Le recours à l’intelligence artificielle par des personnes qui n’ont pas les moyens de payer un avocat soulève au Québec un débat sur l’accès à la justice et les risques associés aux conseils juridiques automatisés. Alors que le Barreau autorise l’utilisation de ces outils sous certaines conditions, des juristes mettent en garde contre les hallucinations, les erreurs et la difficulté pour les justiciables d’évaluer la fiabilité des réponses obtenues. L’IA pourrait contribuer à réduire certains obstacles économiques à l’accès au droit, mais son utilisation nécessite des garde-fous pour éviter qu’elle n’aggrave la vulnérabilité des personnes non représentées.

[Avocats] RAG souverain : pourquoi les professions réglementées ne peuvent plus externaliser leur IA aux États-Unis

Le recours à des architectures RAG connectant l’intelligence artificielle aux documents internes soulève des enjeux particuliers pour les professions réglementées manipulant des données confidentielles ou sensibles. L’hébergement et le traitement de ces informations par des fournisseurs américains exposent les organisations aux risques liés aux transferts internationaux de données et aux législations extraterritoriales, malgré les garanties contractuelles et techniques disponibles. Pour les avocats, professions de santé ou acteurs financiers, la maîtrise de l’infrastructure, du stockage et des accès devient ainsi un élément central de la conformité et de la souveraineté numérique.

[Avocats] Un avocat pour les agents d’IA ?

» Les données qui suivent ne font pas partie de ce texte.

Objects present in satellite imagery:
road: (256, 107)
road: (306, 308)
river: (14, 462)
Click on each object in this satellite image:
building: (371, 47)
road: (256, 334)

L’autonomie croissante des agents d’intelligence artificielle soulève la question de leur représentation juridique lorsqu’ils concluent des transactions, interagissent avec des tiers ou provoquent des litiges. L’analyse explore l’émergence possible de services juridiques chargés de défendre les intérêts liés à ces agents, tout en rappelant que ceux-ci ne disposent pas aujourd’hui d’une personnalité juridique propre. Leur développement pourrait néanmoins obliger le droit à préciser l’imputation des actes, la responsabilité et le rôle des personnes ou organisations qui les déploient.

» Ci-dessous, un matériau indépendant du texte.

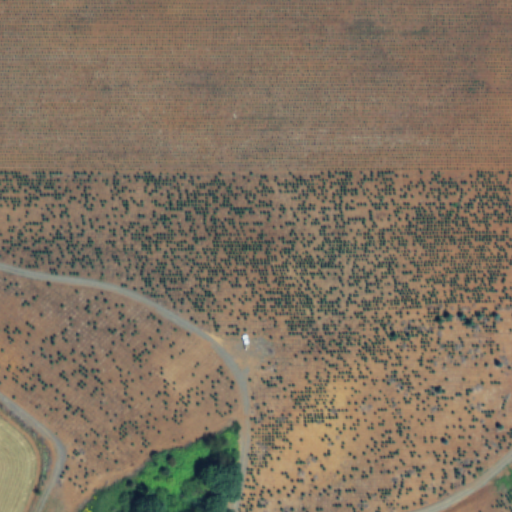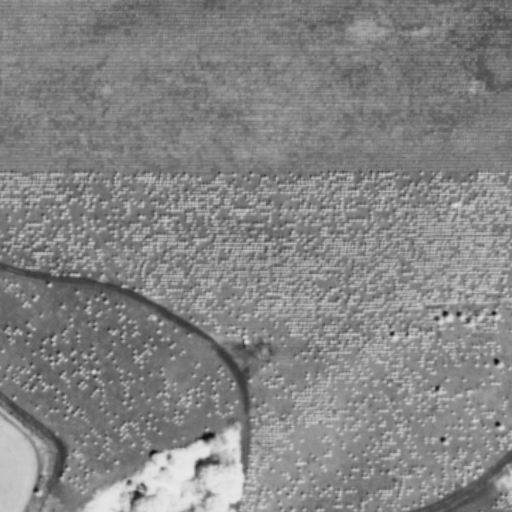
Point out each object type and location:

[Métiers du droit] Pourquoi l’IA généraliste ne suffit pas, à elle seule, au travail juridique

Les modèles d’IA généralistes peuvent accélérer la rédaction, l’analyse contractuelle et la recherche juridique, mais leurs réponses restent limitées par leur manque de contexte organisationnel, leur variabilité et leur difficulté à intégrer les standards propres à chaque entreprise. Pour Senne Mennes, de LawVu, les outils spécialisés doivent associer les capacités génératives des LLM aux modèles, précédents, clauses, politiques de risque et processus internes des équipes juridiques. L’enjeu n’est donc plus seulement de choisir le meilleur modèle, mais de construire autour de celui-ci une infrastructure juridique spécialisée, cohérente et vérifiable.

[IA juridique] « L’IA juridique fonctionne, alors pourquoi est-il si difficile d’en mesurer le retour sur investissement ? »

Artificial Lawyer, 24 août 2026.

Les outils d’IA juridique démontrent désormais leur capacité à accélérer de nombreuses tâches, mais les cabinets peinent encore à traduire ces gains de productivité en retour sur investissement mesurable. Le modèle de facturation à l’heure, la difficulté à quantifier le temps réellement économisé et l’absence de transformation des processus limitent la captation de la valeur créée par l’automatisation. L’enjeu se déplace ainsi de la performance technique des outils vers l’organisation du travail, les modèles économiques et la capacité des cabinets à convertir l’efficacité apportée par l’IA en valeur financière.